PASSAGE:
-*-

Bulking Up an ADAM Test Instance
Published Sep 06 2018 06:26 PM 443 Views
First published on CloudBlogs on Aug, 14 2009

This week I’ve had the need to do some testing around ADAM (also known by it’s shiny new name of Active Directory Lightweight Directory Services or AD LDS).  The tests themselves are not directly relevant to this blog post, but in order for the tests to have some validity the ADAM instance needed to be a larger than the default install.

In the absence of a nice bulky backup or other directory instance to take previously created objects from I needed a quick method to bulk that bad boy up.  This can be useful in creating objects and monitoring as they replicate among your instance replicas, testing for scaling of your ADAM back end solution given your hardware and network topology.

When I looked around for some pre existing script which could do what I needed I found plenty of scripts….but none that could do the trick in a small number of iterations.

The best script repositories for ADAM that I could find are the original “Madam, I’m ADAM” article and The Script Center .  But none of these were made with the intention of creating a high volume of arbitrarily named objects.  So a little bit of thought was required (unfortunately).

There are different ways to provide named object creation in that way, but the only ones I could think of offhand used a “for” loop.  Rather than providing an “answer” file of names to pipe into the script I tried to keep it simple and put the for loop within the script and instantiated a variable i to do the job.

Here’s the script, which is set to create 100,000 user class objects.

' This script adds i = n users to a specified OU or CN.
'  Alter as needed.

' If the application NC  DN is "ou=adamou,c=us" and the server is "adamhost" and the port is 389. Then the parameter 'OUName   should be passed
' as follows:  "LDAP://adamhost:389/ou=adamou,c=us"

-*-

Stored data
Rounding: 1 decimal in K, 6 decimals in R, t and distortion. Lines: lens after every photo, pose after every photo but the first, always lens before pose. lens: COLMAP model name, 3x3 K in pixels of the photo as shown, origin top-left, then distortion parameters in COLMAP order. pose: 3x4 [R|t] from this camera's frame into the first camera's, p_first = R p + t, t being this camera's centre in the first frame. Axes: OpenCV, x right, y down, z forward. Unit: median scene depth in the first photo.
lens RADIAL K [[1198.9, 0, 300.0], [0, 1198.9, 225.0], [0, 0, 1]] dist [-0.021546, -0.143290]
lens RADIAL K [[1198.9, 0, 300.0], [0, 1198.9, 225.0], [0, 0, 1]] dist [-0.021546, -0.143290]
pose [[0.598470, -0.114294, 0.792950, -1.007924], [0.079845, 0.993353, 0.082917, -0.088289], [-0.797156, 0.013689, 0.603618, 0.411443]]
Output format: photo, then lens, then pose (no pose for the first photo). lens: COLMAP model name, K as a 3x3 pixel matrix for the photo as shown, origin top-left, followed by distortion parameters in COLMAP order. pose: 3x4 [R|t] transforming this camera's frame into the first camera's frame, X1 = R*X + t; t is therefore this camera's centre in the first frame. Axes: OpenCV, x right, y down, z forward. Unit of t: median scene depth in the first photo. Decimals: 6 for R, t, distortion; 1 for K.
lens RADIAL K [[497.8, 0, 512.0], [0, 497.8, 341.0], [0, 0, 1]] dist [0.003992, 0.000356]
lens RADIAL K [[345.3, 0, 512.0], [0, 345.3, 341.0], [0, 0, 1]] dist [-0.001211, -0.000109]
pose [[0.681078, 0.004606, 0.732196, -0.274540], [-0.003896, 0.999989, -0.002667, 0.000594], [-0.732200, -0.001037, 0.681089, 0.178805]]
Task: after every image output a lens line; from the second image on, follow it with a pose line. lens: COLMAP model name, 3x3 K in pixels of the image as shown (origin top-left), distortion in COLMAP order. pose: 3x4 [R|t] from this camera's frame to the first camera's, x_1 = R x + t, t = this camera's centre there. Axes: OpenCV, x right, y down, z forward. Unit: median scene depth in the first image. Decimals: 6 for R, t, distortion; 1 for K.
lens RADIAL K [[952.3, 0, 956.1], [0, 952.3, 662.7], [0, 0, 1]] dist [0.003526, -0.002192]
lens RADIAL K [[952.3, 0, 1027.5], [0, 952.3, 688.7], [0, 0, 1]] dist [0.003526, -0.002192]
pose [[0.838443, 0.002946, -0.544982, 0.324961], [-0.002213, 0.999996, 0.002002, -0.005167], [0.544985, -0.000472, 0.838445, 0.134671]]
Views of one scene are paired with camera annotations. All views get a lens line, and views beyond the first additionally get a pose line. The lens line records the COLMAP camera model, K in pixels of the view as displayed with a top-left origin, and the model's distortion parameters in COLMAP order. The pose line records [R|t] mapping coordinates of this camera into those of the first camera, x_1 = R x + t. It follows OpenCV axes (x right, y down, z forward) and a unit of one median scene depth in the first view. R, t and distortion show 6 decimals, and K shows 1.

-*-

EXERCISE INSTRUCTIONS:
1: In the post on bulking up an ADAM test instance, write out the part that opens with the words containing "In the absence" and closes with "and network topology.", putting "instance" in place of "bad boy".
2: Why, according to the post on bulking up an ADAM test instance, was some thought needed to get a working script?

WRITTEN RESPONSES:
1:
In the absence of a nice bulky backup or other directory instance to take previously created objects from I needed a quick method to bulk that instance up.  This can be useful in creating objects and monitoring as they replicate among your instance replicas, testing for scaling of your ADAM back end solution given your hardware and network topology.

2: The best ADAM script repositories available, the original "Madam, I'm ADAM" article and The Script Center, held no scripts made to create a high volume of arbitrarily named objects. None of the existing scripts could do the job in a small number of iterations.